Viel gerühmt, doch äußerst selten anzutreffen auf der Bühne, gilt Giacomo Meyerbeers „L´Africaine“, Opera in cinq actes, über deren Vollendung der Komponist ein Jahr vor der Pariser Uraufführung starb, als sein exotisches Vermächtniswerk. Sechs Stunden dauerte die Premiere 1865. Ein jüngerer Wiederbelebungsversuch an der Berliner Staatsoper vor gut zehn Jahren verschwand rasch wieder vom Repertoire. Die Anforderungen, gesanglich, ausstattungsmäßig und bühnentechnisch sind gewaltig. Ich sah „L´Africaine“ zuletzt 1978 in Covent Garden als Koproduktion mit dem Maggio Musicale Fiorentino, mit Grace Bumbry und Placido Domingo in den Hauptrollen, Choreografie: Alfred Rodrigues, der damals mit einem „Bluthochzeit“-Ballett nach García Lorca viel internationales Aufsehen erregte.
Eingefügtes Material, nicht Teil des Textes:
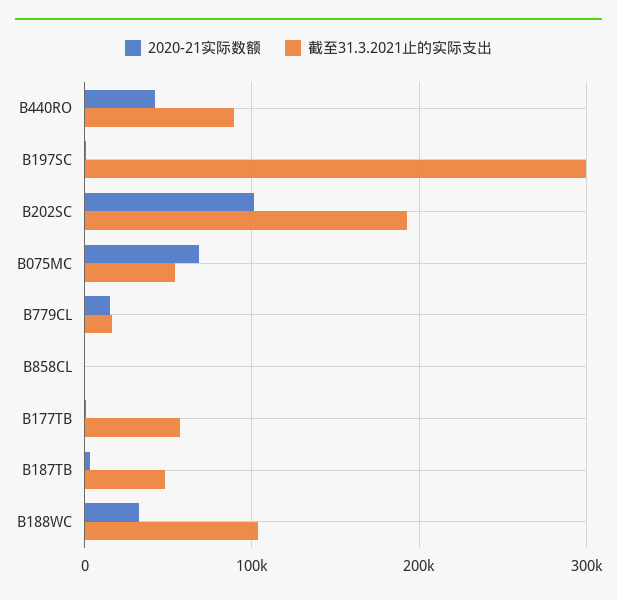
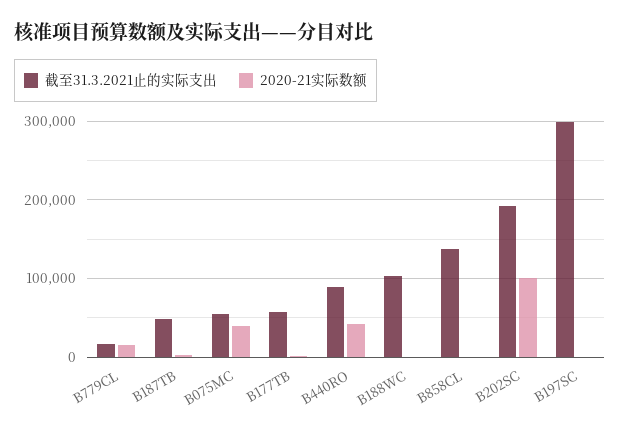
2020-21实际数额, B075MC: 70000 -> 40000
截至31.3.2021止的实际支出, B858CL: 0 -> 140000
2020-21实际数额, B188WC: 30000 -> 0

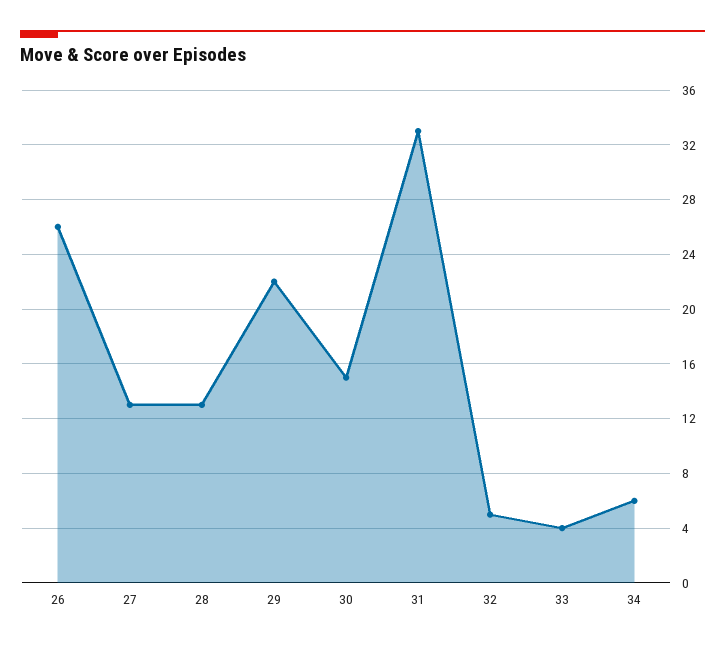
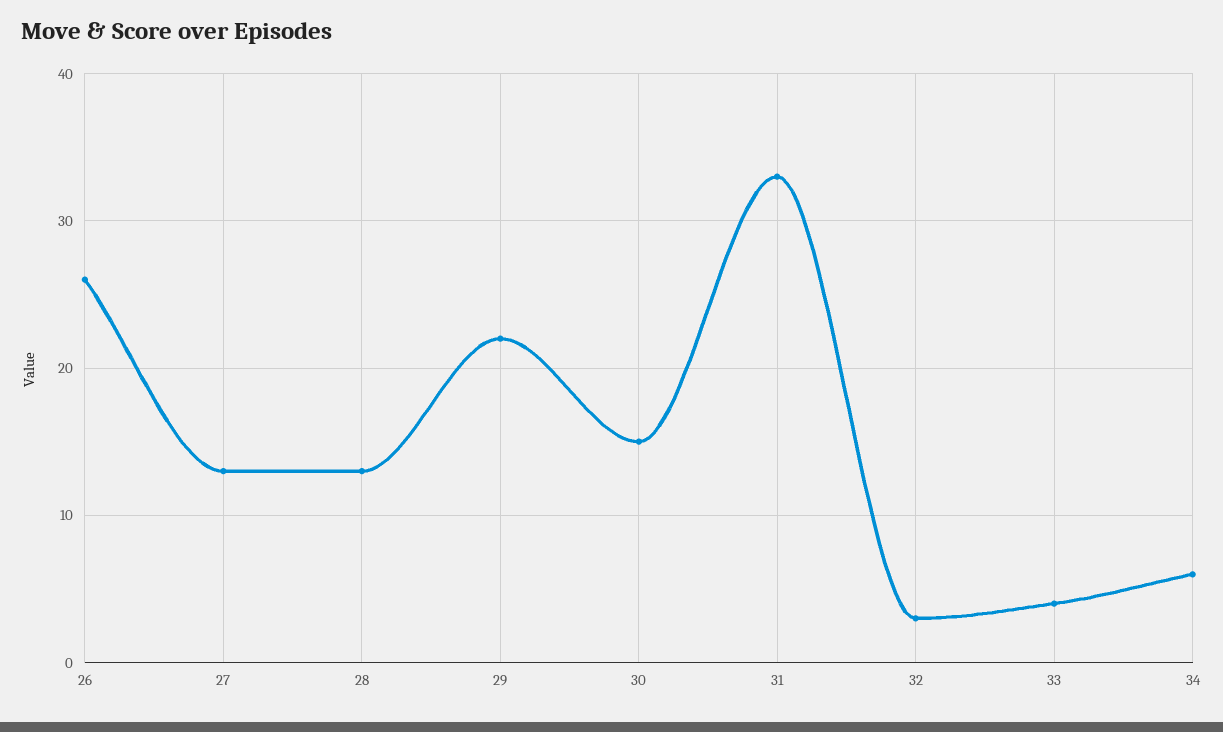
32: 5 -> 3

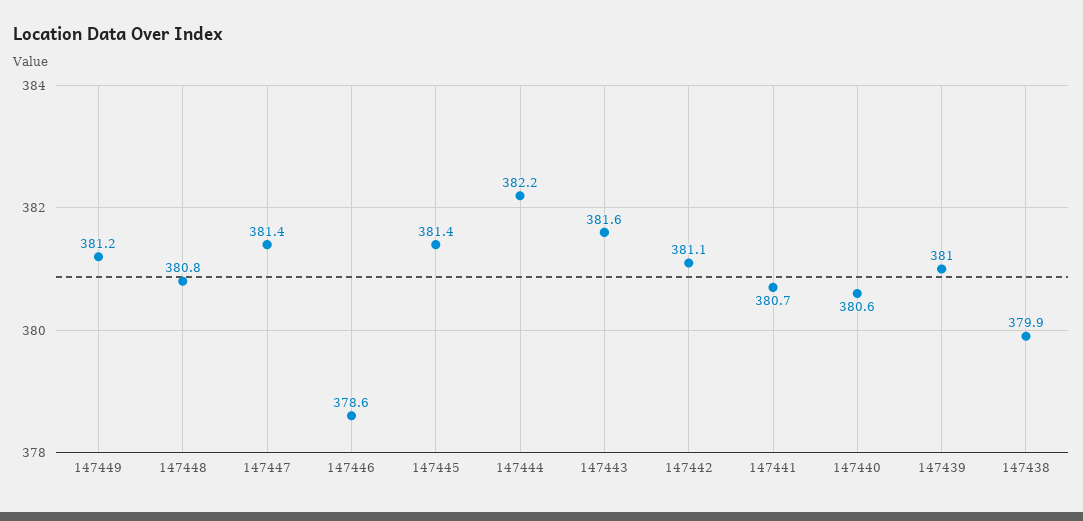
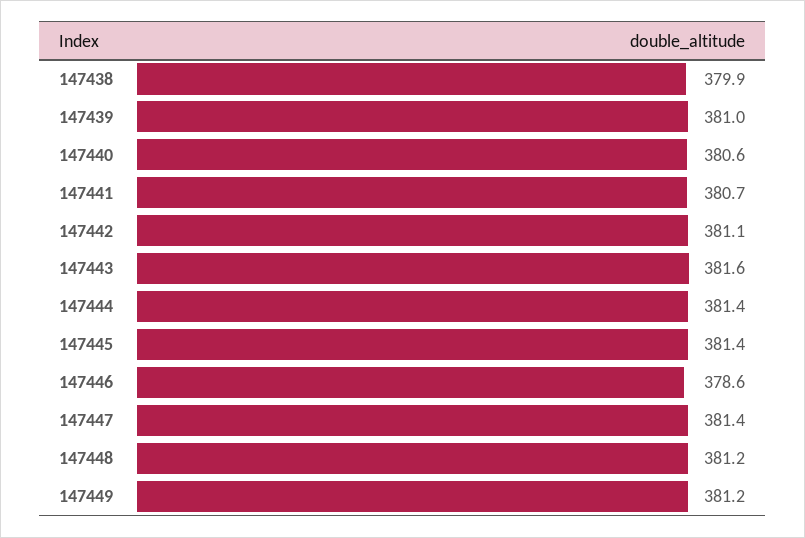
147448: 380.8 -> 381.2
147444: 382.2 -> 381.4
Jetzt brachte die Opéra National du Rhin in Strasbourg die schöne Afrikanerin, Königin einer paradiesischen Insel vor der Küste Afrikas, die sich unsterblich in den portugiesischen Conquistador Vasco da Gama verliebt, erneut auf die Bühne – dankenswerterweise in einer verknappten Version von 200 Minuten. Es war eine durchaus lohnende Begegnung – meilenweit entfernt von Stuttgarter Musiktheater-Vorstellungen, aber durchaus ansehens- und vor allem hörenswert. Und wohl eher per Zufall mit exaktem Timing – genau zu dem Zeitpunkt, da Portugal mit der Europa-Fußballmeisterschaft im Mittelpunkt des internationalen Interesses steht. Und mit Ballett!
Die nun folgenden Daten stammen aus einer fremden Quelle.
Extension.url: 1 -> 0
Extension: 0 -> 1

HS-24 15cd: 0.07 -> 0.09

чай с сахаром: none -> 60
Über die Uraufführungschoreografie ist so gut wie nichts bekannt. Immerhin stammte sie von Arthur Saint-Léon, der selbst in den einschlägigen Publikationen (ich denke an Reiner Zimmermanns Meyerbeer-Standardbiografie, vor allem aber natürlich an Ivor Guests „Ballet of the Second Empire“ sowie an den Band „Meyerbeer und der Tanz“ von Gunhild Schüller-Oberzaucher und Hans Moeller) gerade noch mit Namen erwähnt wird, ohne irgendwelche detaillierteren Informationen über seine Tanzbeteiligung an der Uraufführungsproduktion. Im Original heißt es „Ballet und Tänze im IV. Akt“, ausgeführt von „Priesterinnen, Brahminen, weibliche Wache, Jongleure, Krieger, die Königin, Inderinnen“. Es handelt sich um rituelle Hochzeitstänze anlässlich der (Schein-)Hochzeit Sélikas und Vasco da Gamas (der in Wirklichkeit seine portugiesische Verlobte liebt – und für deren Glück Sélika sich schließlich aufopfert, indem sie einsam unter dem vergifteten Manzanillabaum stirbt).
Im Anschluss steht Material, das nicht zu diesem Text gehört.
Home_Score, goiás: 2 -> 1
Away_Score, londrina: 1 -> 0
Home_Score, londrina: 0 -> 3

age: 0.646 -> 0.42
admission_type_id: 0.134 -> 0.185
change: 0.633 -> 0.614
So aufwendig geht‘s in Strasbourg denn doch nicht zu! Die ziemlich umfangreiche Tanzeinlage stammt von Cookie Chiapalone (welch ein hübscher Name!), die im biografischen Teil des Programmheftes als eine vielbeschäftigte französische Opernchoreografin ausgewiesen ist. Vier Tänzerinnen, sechs Tänzer, dazu fünf Akrobaten und ein paar Figuranten fungieren als Equipe, die die Tänze ausführen, die Männer mit wilden kriegerischen Sprüngen, die Frauen angemessen weiblich sanft, mit schwungvollen Lineaturen. Irgendwelche ethnischen Ambitionen habe ich nicht entdecken können, den exotischen Look steuern eher die Kostüme von Daniel Ogier bei.

Ein Tänzersolist ist auch mit dabei, den ich aber nicht identifizieren konnte – ein schwarzer Ledermann (die anderen Tänzer sind eher halbnackt und bemalt und tätowiert) – offenbar ein besonders ungezähmter Bursche, wie ein Gast aus einer „Le Corsaire“-Produktion. Jedenfalls war das ein durchaus lohnender Abstecher über den Rhein – schon der Musik Meyerbeers wegen!